» **本文抜粋**:
┏━━
旅についてのまとめ

今回は他人任せのスケジュールについて行っただけなので、なにも考えていなかったんだけど、ぐりちゃんという中世キリスト教史オタクの出没のお陰でいろいろ再発見がありましたですね。やはりこういう旅はオタク・・いや学者と行くに限る。なんせ学者というのは目の付け所が違う。細部にこだわる。普通の人は買わない変な本や重い本を買う。とにかくだらくさと見る。そして心強いことにおフランス語やらラテン語がわかるので辞典とガイドブックがいらないよ。便利だよ。小さいぐりちゃんをポケットに入れてまた旅をしたいものだ。本人は嫌だろうが(笑)
・・というわけで色々有難うございました>ぐりちゃん

◆ロマネスク
南仏ロマネスクは昨今流行で色々な本が出ているけど、やはりフィールドワークする必要はあると思いましたね。というのもその周辺に広がる大地が、そこに生活する人が作り上げていったものなわけで環境を見ないとそれが見えてこない。たとえ1000年前のことでも脈々と受け継がれているなにかは肌で感じないとダメダメだなと思うのです。
┗━━
» **抜粋資料**:
┏━━
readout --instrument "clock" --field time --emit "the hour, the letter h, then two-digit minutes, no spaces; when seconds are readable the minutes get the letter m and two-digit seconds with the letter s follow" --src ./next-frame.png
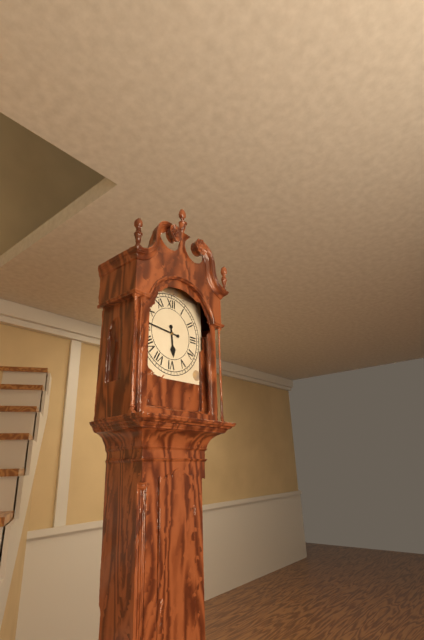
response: 5h46
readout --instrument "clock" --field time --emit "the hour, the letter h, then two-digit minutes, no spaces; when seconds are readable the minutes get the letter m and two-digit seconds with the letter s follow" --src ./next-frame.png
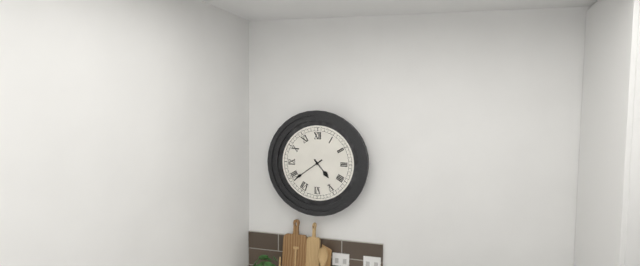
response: 4h39
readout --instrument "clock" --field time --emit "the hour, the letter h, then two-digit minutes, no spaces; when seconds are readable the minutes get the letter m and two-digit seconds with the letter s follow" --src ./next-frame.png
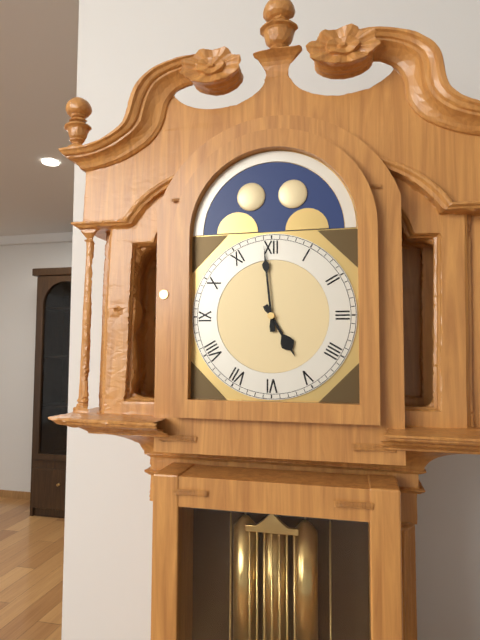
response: 4h59
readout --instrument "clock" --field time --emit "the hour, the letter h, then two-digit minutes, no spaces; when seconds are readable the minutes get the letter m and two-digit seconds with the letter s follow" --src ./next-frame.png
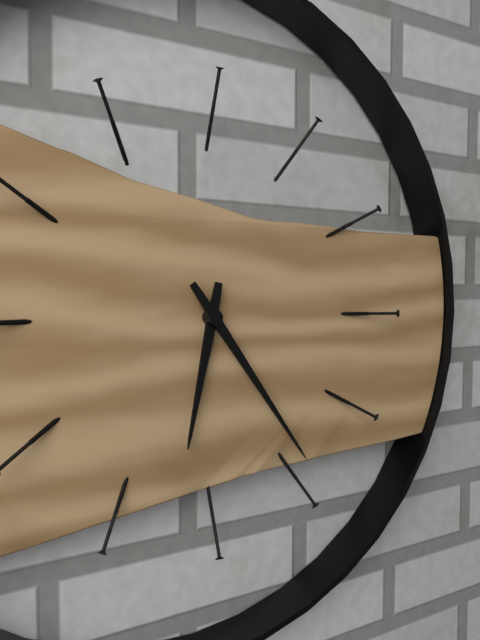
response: 6h24
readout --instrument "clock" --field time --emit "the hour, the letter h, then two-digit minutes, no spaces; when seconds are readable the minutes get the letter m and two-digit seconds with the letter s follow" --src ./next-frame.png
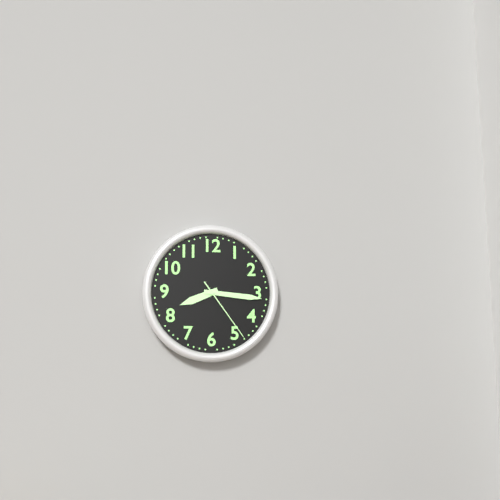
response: 8h16m24s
┗━━
» **目標**:
旅のまとめの本文を、最後の文の後から書き継いでください。

» **実行結果**:
ことにロマネスクは思想統制のされない自由な形の信仰がそこにある。或いは大衆からの熱狂が生んだ痕跡がそこにある。そうしたものはスペインにも広がって点在していて、特にスペインロマネスク、それもカタルーニャに存在する図像は独特で、ピカソにまで受け継がれているし、なによりも強さがある。(バルセロナにある美術館で見ることが出来るがかなりイイだよ。これとパリのクリュニー美術館をあわせてみると最高だよ)西ヨーロッパの信仰の形は南に行けば行くほど骨太な形状となり大地へと根をおろすような信仰、或いは情念を感じる。それらはやがてアヴィラ聖テレジア霊性イエズス会霊性を生み出すことになる。そうした信仰の「かたち」が、西ヨーロッパのロマネスクから或いはゴシック、ルネッサンスバロックと連綿と映りゆく様式のなかに、それぞれの土地固有の形を産みだしているそのダイナミズムが面白いなどと思うのですよ。視覚芸術は大衆と共にあり、音楽もまた大衆と共にあった。文字では伝わることのない大衆の息遣いはそれらの中に読み取ることが出来ると思うのですね。
しかし、今度はゴシック爆撃もしてみたいや。でも下流人間なので¥がないよ。そのうちリベンジしてやるですよ。

ところでこの旅の間にミサに出たのは一回だけだったよ。おフランス語だからなにがなんだかわかんないよ。現地語主義もいいけどさぁ・・・なんか寂しいよ。きっと日本にいる外国人の信者さんも同じことを思っているかもしれないよ。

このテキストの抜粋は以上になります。